Hardware project source files:
________________

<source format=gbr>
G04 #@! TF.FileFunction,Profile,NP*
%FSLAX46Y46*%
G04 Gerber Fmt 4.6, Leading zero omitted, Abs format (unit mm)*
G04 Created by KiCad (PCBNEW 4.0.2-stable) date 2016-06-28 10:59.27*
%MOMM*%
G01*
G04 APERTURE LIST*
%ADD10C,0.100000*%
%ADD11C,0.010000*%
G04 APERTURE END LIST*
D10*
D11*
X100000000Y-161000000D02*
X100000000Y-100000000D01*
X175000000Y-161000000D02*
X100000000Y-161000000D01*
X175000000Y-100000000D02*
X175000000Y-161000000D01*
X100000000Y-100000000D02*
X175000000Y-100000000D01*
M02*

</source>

________________

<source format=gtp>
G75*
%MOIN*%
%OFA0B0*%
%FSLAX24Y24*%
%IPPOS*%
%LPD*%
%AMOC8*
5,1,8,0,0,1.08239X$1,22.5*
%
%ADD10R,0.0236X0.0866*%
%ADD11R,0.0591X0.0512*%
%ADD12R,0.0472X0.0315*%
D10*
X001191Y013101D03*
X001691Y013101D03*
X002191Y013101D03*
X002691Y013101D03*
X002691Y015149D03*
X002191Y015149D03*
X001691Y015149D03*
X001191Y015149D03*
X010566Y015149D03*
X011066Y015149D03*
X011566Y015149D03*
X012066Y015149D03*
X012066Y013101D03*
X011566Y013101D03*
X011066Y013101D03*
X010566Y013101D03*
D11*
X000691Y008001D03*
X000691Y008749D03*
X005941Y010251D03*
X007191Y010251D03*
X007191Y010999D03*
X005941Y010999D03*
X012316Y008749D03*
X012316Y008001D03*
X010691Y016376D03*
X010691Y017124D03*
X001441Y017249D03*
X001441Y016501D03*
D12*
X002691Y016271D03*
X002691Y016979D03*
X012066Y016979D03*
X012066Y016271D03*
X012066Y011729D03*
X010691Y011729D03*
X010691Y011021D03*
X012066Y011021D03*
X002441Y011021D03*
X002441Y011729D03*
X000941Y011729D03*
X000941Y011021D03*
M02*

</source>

________________

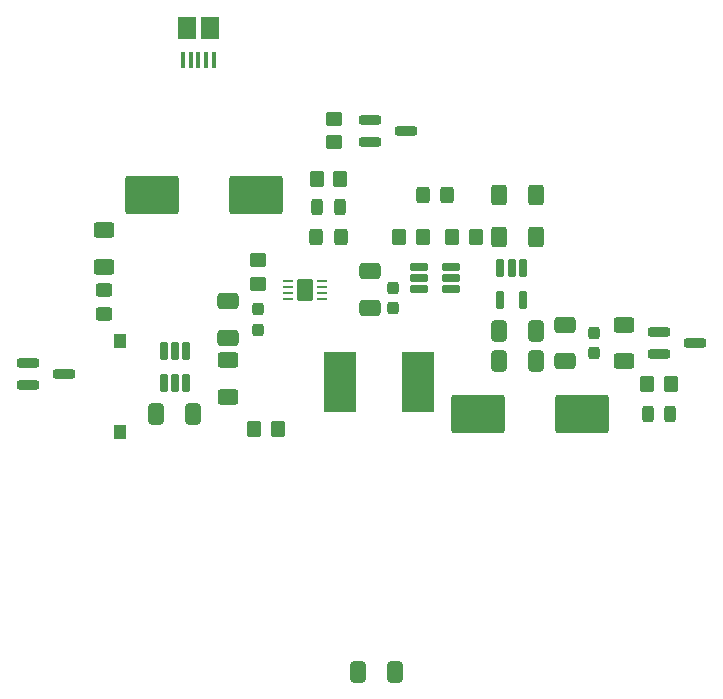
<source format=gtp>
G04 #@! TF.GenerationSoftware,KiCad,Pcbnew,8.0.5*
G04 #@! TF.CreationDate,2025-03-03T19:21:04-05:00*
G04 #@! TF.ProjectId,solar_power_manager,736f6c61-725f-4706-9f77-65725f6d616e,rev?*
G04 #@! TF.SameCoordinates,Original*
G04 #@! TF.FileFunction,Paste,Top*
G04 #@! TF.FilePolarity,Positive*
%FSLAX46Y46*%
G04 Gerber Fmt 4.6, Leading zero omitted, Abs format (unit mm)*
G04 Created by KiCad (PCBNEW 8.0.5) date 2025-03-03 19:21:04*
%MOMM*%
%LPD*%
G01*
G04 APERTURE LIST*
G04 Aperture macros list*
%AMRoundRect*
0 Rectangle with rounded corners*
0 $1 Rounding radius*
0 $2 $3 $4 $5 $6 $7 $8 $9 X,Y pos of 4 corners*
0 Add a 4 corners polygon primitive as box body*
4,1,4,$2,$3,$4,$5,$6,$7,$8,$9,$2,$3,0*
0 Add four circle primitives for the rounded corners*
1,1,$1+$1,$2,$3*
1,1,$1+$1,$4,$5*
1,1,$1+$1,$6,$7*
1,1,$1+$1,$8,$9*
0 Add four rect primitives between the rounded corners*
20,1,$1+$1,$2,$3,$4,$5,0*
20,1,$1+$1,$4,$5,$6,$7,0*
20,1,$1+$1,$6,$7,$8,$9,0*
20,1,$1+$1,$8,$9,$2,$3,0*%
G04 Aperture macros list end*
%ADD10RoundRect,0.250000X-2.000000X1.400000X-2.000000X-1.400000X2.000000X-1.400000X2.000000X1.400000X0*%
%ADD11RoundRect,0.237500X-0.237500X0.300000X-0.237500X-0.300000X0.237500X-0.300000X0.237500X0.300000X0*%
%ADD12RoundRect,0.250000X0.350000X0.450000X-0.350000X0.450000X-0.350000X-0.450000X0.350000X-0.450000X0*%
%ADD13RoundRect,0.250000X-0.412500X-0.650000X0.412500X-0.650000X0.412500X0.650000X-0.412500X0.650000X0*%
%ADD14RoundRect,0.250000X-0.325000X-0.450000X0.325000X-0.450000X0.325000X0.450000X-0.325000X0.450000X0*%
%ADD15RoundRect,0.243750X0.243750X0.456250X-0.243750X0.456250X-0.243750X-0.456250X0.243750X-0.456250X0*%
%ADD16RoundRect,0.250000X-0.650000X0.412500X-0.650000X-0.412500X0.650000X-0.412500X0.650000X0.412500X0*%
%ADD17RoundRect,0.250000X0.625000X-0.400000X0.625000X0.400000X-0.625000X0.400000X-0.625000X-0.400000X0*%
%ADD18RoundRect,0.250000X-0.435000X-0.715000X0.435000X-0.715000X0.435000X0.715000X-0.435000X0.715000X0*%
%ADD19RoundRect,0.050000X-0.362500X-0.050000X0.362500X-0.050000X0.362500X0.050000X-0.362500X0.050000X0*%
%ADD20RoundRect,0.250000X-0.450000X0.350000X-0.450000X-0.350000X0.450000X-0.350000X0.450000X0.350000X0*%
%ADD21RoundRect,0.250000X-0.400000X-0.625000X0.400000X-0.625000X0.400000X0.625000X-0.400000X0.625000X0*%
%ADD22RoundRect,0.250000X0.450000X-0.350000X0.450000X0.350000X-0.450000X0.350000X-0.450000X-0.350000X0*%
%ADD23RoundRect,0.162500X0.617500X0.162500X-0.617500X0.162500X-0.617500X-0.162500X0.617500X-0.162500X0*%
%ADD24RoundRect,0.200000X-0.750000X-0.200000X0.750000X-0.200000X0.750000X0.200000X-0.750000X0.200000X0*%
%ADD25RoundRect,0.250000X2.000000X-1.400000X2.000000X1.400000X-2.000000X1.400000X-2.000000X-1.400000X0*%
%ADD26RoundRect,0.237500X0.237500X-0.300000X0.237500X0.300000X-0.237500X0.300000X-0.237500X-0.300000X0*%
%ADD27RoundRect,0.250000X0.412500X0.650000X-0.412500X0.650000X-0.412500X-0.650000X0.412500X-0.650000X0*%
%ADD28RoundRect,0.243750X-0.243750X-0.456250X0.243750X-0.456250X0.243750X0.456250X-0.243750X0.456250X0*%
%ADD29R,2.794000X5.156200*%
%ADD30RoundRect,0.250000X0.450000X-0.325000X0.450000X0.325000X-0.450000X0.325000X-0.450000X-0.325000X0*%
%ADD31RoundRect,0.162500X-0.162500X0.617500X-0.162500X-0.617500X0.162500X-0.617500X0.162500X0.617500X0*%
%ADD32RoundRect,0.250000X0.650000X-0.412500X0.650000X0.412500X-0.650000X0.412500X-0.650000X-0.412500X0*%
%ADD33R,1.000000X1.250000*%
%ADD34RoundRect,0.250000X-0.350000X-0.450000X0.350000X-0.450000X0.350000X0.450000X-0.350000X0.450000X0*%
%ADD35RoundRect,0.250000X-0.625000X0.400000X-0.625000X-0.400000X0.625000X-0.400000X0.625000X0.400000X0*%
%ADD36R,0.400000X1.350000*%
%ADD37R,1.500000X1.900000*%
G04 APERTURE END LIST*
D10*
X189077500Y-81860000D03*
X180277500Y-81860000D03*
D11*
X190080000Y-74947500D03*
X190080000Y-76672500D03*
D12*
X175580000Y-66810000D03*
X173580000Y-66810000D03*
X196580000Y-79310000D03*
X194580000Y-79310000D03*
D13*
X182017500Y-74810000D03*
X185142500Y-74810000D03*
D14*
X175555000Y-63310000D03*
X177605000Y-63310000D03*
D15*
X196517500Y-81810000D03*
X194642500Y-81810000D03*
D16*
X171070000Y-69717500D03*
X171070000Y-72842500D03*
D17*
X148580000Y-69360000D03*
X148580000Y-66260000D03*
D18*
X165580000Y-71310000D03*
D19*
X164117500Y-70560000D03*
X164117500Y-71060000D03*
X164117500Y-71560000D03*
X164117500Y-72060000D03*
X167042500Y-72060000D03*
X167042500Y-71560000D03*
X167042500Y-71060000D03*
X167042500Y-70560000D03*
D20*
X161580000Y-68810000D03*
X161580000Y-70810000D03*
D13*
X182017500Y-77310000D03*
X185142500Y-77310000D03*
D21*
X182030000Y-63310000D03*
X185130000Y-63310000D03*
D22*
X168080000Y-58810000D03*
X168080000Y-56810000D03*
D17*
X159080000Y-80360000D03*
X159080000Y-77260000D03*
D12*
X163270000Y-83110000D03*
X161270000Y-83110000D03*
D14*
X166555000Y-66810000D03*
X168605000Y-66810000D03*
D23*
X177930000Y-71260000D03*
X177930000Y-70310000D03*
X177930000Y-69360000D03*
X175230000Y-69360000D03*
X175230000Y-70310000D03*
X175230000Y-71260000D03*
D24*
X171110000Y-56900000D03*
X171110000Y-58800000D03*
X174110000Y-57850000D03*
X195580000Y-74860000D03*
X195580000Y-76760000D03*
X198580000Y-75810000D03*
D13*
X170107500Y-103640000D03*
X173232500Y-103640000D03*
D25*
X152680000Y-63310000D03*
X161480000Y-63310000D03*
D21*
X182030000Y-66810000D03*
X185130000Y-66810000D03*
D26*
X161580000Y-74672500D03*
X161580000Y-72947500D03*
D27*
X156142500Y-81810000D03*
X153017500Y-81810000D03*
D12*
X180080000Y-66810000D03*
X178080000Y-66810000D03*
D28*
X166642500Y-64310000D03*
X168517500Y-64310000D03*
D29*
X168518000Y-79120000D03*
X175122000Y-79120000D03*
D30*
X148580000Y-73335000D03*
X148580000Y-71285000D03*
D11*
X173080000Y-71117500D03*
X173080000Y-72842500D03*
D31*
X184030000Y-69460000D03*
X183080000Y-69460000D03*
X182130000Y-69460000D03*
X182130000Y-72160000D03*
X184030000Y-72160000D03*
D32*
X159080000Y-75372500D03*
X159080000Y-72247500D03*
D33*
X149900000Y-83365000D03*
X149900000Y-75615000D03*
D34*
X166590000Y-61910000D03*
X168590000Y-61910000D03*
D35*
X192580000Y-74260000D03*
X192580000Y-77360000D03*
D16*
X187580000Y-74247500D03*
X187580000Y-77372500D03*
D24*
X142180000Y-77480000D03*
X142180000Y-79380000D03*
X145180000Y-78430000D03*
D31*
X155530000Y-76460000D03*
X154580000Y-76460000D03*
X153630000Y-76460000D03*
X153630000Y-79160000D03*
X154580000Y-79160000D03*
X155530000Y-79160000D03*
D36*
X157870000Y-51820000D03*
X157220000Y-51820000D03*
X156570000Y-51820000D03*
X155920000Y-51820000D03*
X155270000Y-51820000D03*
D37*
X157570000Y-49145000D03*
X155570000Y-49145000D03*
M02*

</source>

________________

Where the word "Leading" shows up in a line of the entries above, copy that line.

Problem solution:
G04 Gerber Fmt 4.6, Leading zero omitted, Abs format (unit mm)*
G04 Gerber Fmt 4.6, Leading zero omitted, Abs format (unit mm)*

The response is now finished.